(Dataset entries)
[Start of Attachment]

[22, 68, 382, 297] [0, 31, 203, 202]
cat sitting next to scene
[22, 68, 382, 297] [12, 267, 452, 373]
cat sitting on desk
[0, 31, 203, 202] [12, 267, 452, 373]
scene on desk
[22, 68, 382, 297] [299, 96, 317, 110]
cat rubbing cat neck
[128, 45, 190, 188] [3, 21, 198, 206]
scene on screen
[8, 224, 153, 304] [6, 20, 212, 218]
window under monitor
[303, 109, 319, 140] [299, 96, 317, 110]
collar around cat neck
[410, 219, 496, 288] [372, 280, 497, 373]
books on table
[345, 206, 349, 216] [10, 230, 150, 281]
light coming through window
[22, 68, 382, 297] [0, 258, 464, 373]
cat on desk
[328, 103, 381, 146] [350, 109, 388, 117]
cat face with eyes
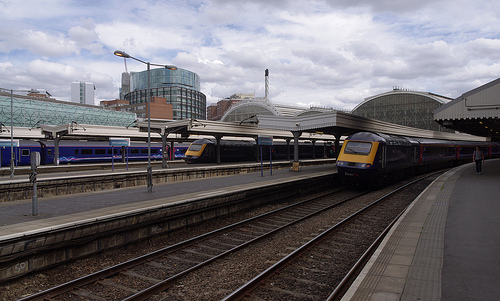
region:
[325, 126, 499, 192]
yellow and blue train on train track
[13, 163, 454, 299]
metal train tracks on ground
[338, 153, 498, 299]
raised and paved train platform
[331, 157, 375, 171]
headlights on front of train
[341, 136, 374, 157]
windshield on front of train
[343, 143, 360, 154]
windshield wiper blade on train windshield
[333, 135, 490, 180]
yellow train on the right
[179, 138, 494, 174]
yellow train on the left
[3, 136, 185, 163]
blue train in the background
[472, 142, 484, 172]
person standing on platform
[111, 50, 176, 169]
light in the middle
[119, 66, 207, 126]
glass building in the background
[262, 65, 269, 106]
tower in the background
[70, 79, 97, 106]
white building in the background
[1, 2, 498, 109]
cloudy and blue sky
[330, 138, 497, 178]
lights on the front of the train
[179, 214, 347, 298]
gravel under the tracks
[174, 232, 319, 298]
the gravel is dark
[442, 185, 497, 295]
the platform is paved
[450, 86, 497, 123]
the awning is white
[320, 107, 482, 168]
roof above the train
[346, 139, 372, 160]
one wiper on windshield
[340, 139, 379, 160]
train front is yellow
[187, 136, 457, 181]
two trains in the photo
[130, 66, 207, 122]
the building is glass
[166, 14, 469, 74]
the sky is cloudy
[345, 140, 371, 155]
glass window on train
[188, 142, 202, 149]
glass window on train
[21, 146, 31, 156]
glass window on train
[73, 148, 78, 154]
glass window on train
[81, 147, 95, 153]
glass window on train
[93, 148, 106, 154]
glass window on train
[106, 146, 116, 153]
glass window on train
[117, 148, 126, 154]
glass window on train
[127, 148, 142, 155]
glass window on train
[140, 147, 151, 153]
glass window on train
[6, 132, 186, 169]
The train to the far left is blue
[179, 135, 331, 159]
The train in the middle is yellow and silver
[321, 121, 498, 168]
The train to the far left is yellow and silver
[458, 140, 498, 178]
A man is walking on the platform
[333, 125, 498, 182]
Yellow and black train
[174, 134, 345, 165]
Yellow and black train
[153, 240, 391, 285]
These tracks are empty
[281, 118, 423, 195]
The yellow side of the train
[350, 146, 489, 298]
No one is waiting on the train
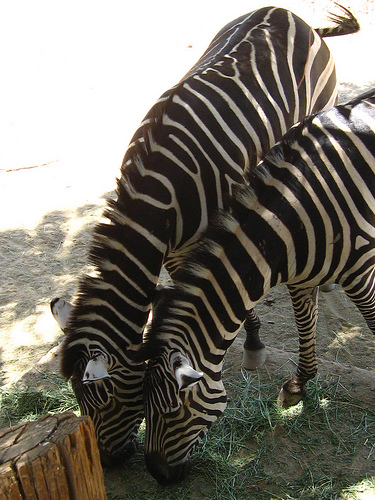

[End of Attachment]

• REQUIRED ACTION
Copy every record above word for word, omitting the pictures from your answer.

• EXERCISE RESULT
[22, 68, 382, 297] [0, 31, 203, 202]
cat sitting next to scene
[22, 68, 382, 297] [12, 267, 452, 373]
cat sitting on desk
[0, 31, 203, 202] [12, 267, 452, 373]
scene on desk
[22, 68, 382, 297] [299, 96, 317, 110]
cat rubbing cat neck
[128, 45, 190, 188] [3, 21, 198, 206]
scene on screen
[8, 224, 153, 304] [6, 20, 212, 218]
window under monitor
[303, 109, 319, 140] [299, 96, 317, 110]
collar around cat neck
[410, 219, 496, 288] [372, 280, 497, 373]
books on table
[345, 206, 349, 216] [10, 230, 150, 281]
light coming through window
[22, 68, 382, 297] [0, 258, 464, 373]
cat on desk
[328, 103, 381, 146] [350, 109, 388, 117]
cat face with eyes
region:
[325, 126, 499, 192]
yellow and blue train on train track
[13, 163, 454, 299]
metal train tracks on ground
[338, 153, 498, 299]
raised and paved train platform
[331, 157, 375, 171]
headlights on front of train
[341, 136, 374, 157]
windshield on front of train
[343, 143, 360, 154]
windshield wiper blade on train windshield
[333, 135, 490, 180]
yellow train on the right
[179, 138, 494, 174]
yellow train on the left
[3, 136, 185, 163]
blue train in the background
[472, 142, 484, 172]
person standing on platform
[111, 50, 176, 169]
light in the middle
[119, 66, 207, 126]
glass building in the background
[262, 65, 269, 106]
tower in the background
[70, 79, 97, 106]
white building in the background
[1, 2, 498, 109]
cloudy and blue sky
[330, 138, 497, 178]
lights on the front of the train
[179, 214, 347, 298]
gravel under the tracks
[174, 232, 319, 298]
the gravel is dark
[442, 185, 497, 295]
the platform is paved
[450, 86, 497, 123]
the awning is white
[320, 107, 482, 168]
roof above the train
[346, 139, 372, 160]
one wiper on windshield
[340, 139, 379, 160]
train front is yellow
[187, 136, 457, 181]
two trains in the photo
[130, 66, 207, 122]
the building is glass
[166, 14, 469, 74]
the sky is cloudy
[345, 140, 371, 155]
glass window on train
[188, 142, 202, 149]
glass window on train
[21, 146, 31, 156]
glass window on train
[73, 148, 78, 154]
glass window on train
[81, 147, 95, 153]
glass window on train
[93, 148, 106, 154]
glass window on train
[106, 146, 116, 153]
glass window on train
[117, 148, 126, 154]
glass window on train
[127, 148, 142, 155]
glass window on train
[140, 147, 151, 153]
glass window on train
[6, 132, 186, 169]
The train to the far left is blue
[179, 135, 331, 159]
The train in the middle is yellow and silver
[321, 121, 498, 168]
The train to the far left is yellow and silver
[458, 140, 498, 178]
A man is walking on the platform
[333, 125, 498, 182]
Yellow and black train
[174, 134, 345, 165]
Yellow and black train
[153, 240, 391, 285]
These tracks are empty
[281, 118, 423, 195]
The yellow side of the train
[350, 146, 489, 298]
No one is waiting on the train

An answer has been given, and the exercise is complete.